Rouhani’s election astonished observers in Iran and elsewhere — and even, by some accounts, the candidate himself. Four years after a disputed presidential election provoked mass protests and regime violence, most expected the ballot to serve as an investiture of another hard-line stooge and a further abrogation of the Islamic Republic’s modest guarantees of political participation. Rouhani upended those expectations with a shrewd campaign that showcased the candidate’s uncanny ability to appease the establishment while appealing to public dissatisfaction to it.

His victory sent thousands of Iranians into the streets, this time not to demonstrate but to celebrate. They were elated at the prospect of a president who sought to resolve Iran’s problems rather than inflame them and who emphasized rationality rather than religion. Rouhani managed to win approval for a dream team cabinet of technocrats and became something of a social media sensation through carefully curated tweets and an inaugural address refashioned into an Obama-style music video. In the wake of a decade of creeping isolation and suffocating economic pressures, it seemed that the revolutionary state had pulled itself back from the precipice, not for the first time.

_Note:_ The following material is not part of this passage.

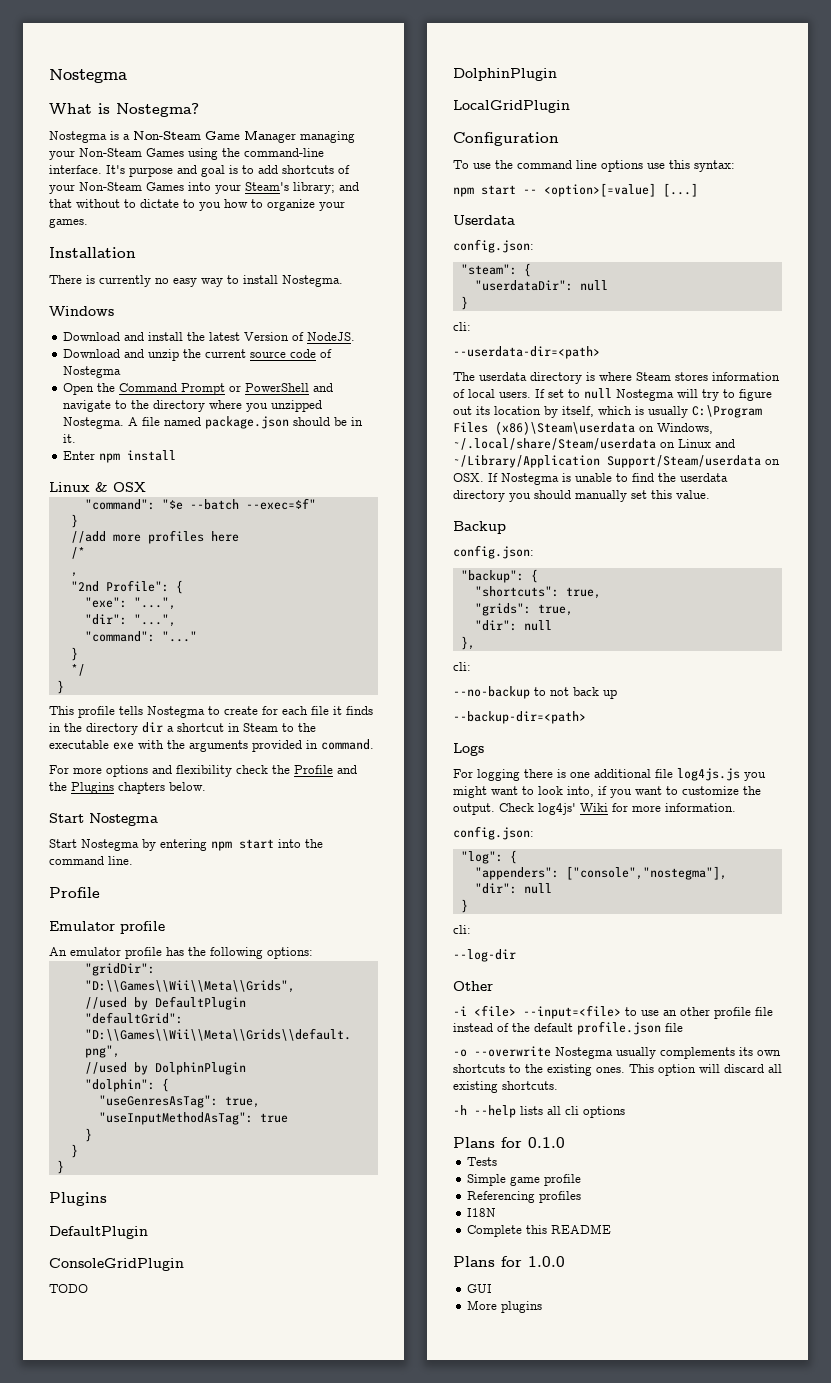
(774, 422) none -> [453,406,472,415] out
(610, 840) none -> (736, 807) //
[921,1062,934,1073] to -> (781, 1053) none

However, the transition from electoral sensation to successful executive has been a rocky one for Rouhani. To his credit, he can claim responsibility for several important breakthroughs, including an unprecedented direct bilateral conversation with his American counterpart and the signing of an interim accord that infused new momentum into the long-stalled nuclear diplomacy. And he made early progress in vital areas, particularly by instituting more responsible economic policies that have tempered inflation.

Still, it remains unclear if the president can be as effective in advancing his ambitious agenda as he was in selling his message of hope and prudence on the stump. The Rouhani tsunami has run into Iran’s enduring realities: a system stuck in an antiquated ideology; power concentrated in the hands of a few; and a region beset with threat and opportunity. 

As a result, the very issues that he campaigned upon — a resolution to the nuclear impasse and an unravelling of the sanctions regime that has devastated Iran’s economy — appear to be in genuine jeopardy. Rouhani is not the decision maker on the nuclear issue, but his presidency will rise and fall on its fate. The death of any hopes for a deal would end any prospects for advancing his broader agenda.

Over the course of the subsequent four days, Iran @ Brookings will take on each dimension of that agenda, beginning with foreign policy as the central plank in Rouhani’s platform, and assess the progress to date and the prospects ahead.

What is clear after this first year is that Rouhani was always something less than what his most effusive fans hoped — he is an instrument of systemic rebalancing rather than an agent of social change. But his surprising success in achieving a durable and meaningful first step toward ending the nuclear impasse proved his sharpest critics equally wrong. Ultimately, the verdict on Rouhani’s presidency, and on the future of Iran, will be shaped by what happens over the course of his second year in office.